Martin Panter added the comment:

.
Michael, how are you supposed to apply your latest patch? I have Gnu Patch 
2.7.5, but even in the best case it doesn’t find the files to patch:

$ patch -p1 -n < python.Lib.ctypes.160608.patch
can't find file to patch at input line 2
The text leading up to this was:
--------------------------
|diff -r Python-2.7.11/Lib/ctypes/__init__.py 
python-2.7.11.5/Lib/ctypes/__init__.py
--------------------------

Perhaps can you make a “unified” diff (-u option) like you did in your previous 
patches? Whatever you did with Python3.issue26439.160511.patch seemed to work 
best.

Also, since your patches add new functionality (the automatic archive member 
detection), they will have to be for Python 3, not 2.

===

Tuple vs "archive(member)" string being an API change:
> name = "libcrypto.a(libcrypto.so.1.0.0)"
> name = ("libcrypto.a", "libcrypto.so.1.0.0")
> name = ("libcrypto.a(libcrypto.so.1.0.0)", RTLD_MEMBER)

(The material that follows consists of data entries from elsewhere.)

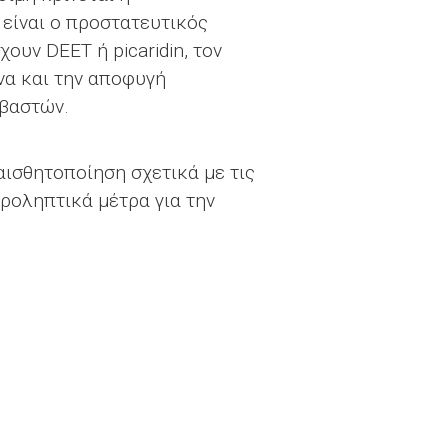
είναι ο προστατευτικός
ουν DEET ή picaridin, τον
να και την αποφυγή
ιβαστών.
αισθητοποίηση σχετικά με τις
ροληπτικά μέτρα για την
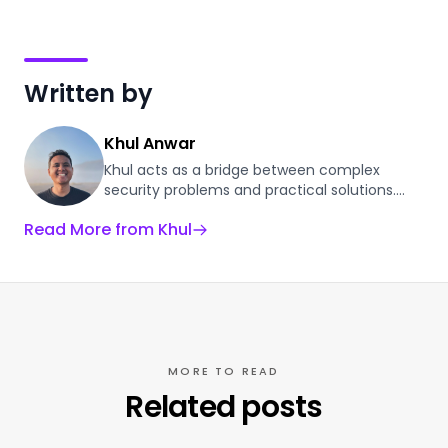
Written by
Khul Anwar
Khul acts as a bridge between complex
security problems and practical solutions.
With a background in automating digital
Read More from Khul
workflows, he applies those same efficiency
principles to DevSecOps. At Plexicus, he
researches the evolving ASPM landscape to
help engineering teams consolidate their
security stack, automate the "boring parts,"
and reduce Mean Time to Remediation.
MORE TO READ
Related posts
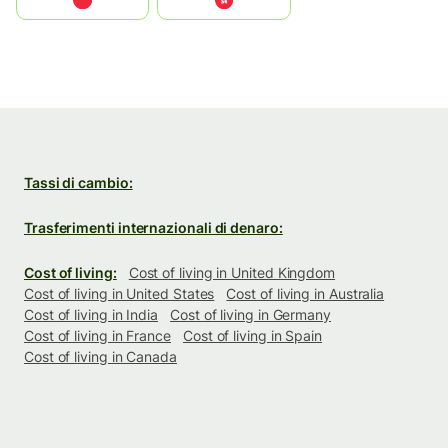
中国
中國香港特別行政區
Tassi di cambio:
Trasferimenti internazionali di denaro:
Cost of living:
Cost of living in United Kingdom
Cost of living in United States
Cost of living in Australia
Cost of living in India
Cost of living in Germany
Cost of living in France
Cost of living in Spain
Cost of living in Canada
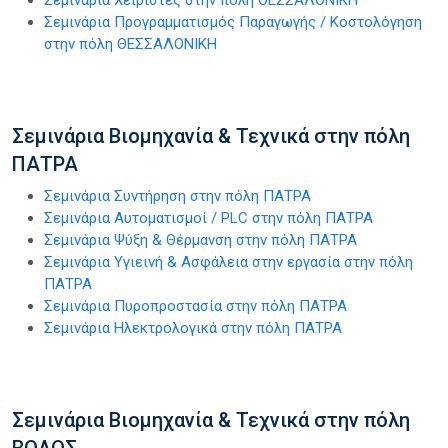
Σεμινάρια Χειριστές στην πόλη ΘΕΣΣΑΛΟΝΙΚΗ
Σεμινάρια Προγραμματισμός Παραγωγής / Κοστολόγηση
στην πόλη ΘΕΣΣΑΛΟΝΙΚΗ
Σεμινάρια Βιομηχανία & Τεχνικά στην πόλη
ΠΑΤΡΑ
Σεμινάρια Συντήρηση στην πόλη ΠΑΤΡΑ
Σεμινάρια Αυτοματισμοί / PLC στην πόλη ΠΑΤΡΑ
Σεμινάρια Ψύξη & Θέρμανση στην πόλη ΠΑΤΡΑ
Σεμινάρια Υγιεινή & Ασφάλεια στην εργασία στην πόλη
ΠΑΤΡΑ
Σεμινάρια Πυροπροστασία στην πόλη ΠΑΤΡΑ
Σεμινάρια Ηλεκτρολογικά στην πόλη ΠΑΤΡΑ
Σεμινάρια Βιομηχανία & Τεχνικά στην πόλη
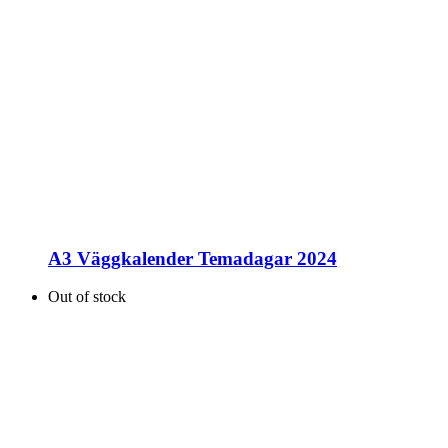
A3 Väggkalender Temadagar 2024
Out of stock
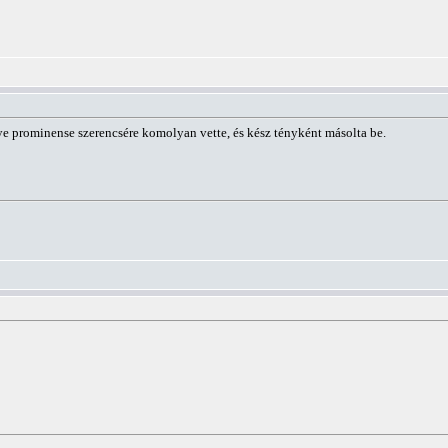
 prominense szerencsére komolyan vette, és kész tényként másolta be.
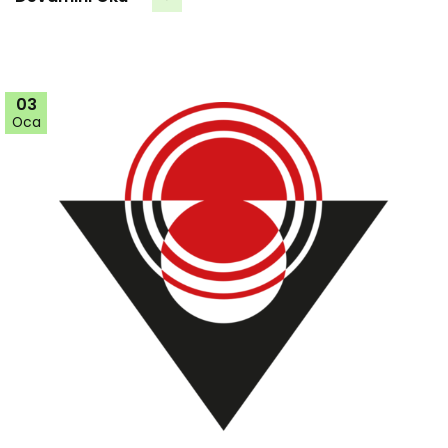
03
Oca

IMO all three options are API changes. Even though the first one is still a 
string, we are changing the meaning of the string. It no longer always means a 
plain file or library name, and you lose the ability to indicate a plain 
library file when the special format is used (even though that ability is 
unlikely to be used much).

===

Yes, please remove the internal variables from the signatures. Local variables 
always override the global scope anyway, so it makes no difference. And if you 
use the wrong kind of object (mutable object) as a default value in the 
signature, it can actually lead to subtle bugs.

I am happy to try modifying your code (once we get the patch format etc figured 
out). That is probably the quickest way to fix up some of the problems that are 
obvious to me, e.g. variables in signatures, subprocess driving, etc.

===

With my understanding, find_library("FOO") should not recognize 
/usr/lib/FOO.so, it should only look for /usr/lib/libFOO.so, etc. So it should 
return None. Does linking with -lFOO recognize /usr/lib/FOO.so for you?

Similarly, find_library("../some/where/Foo.so") shouldn’t work. You wouldn’t 
pass that with -l to the linker, I don’t think.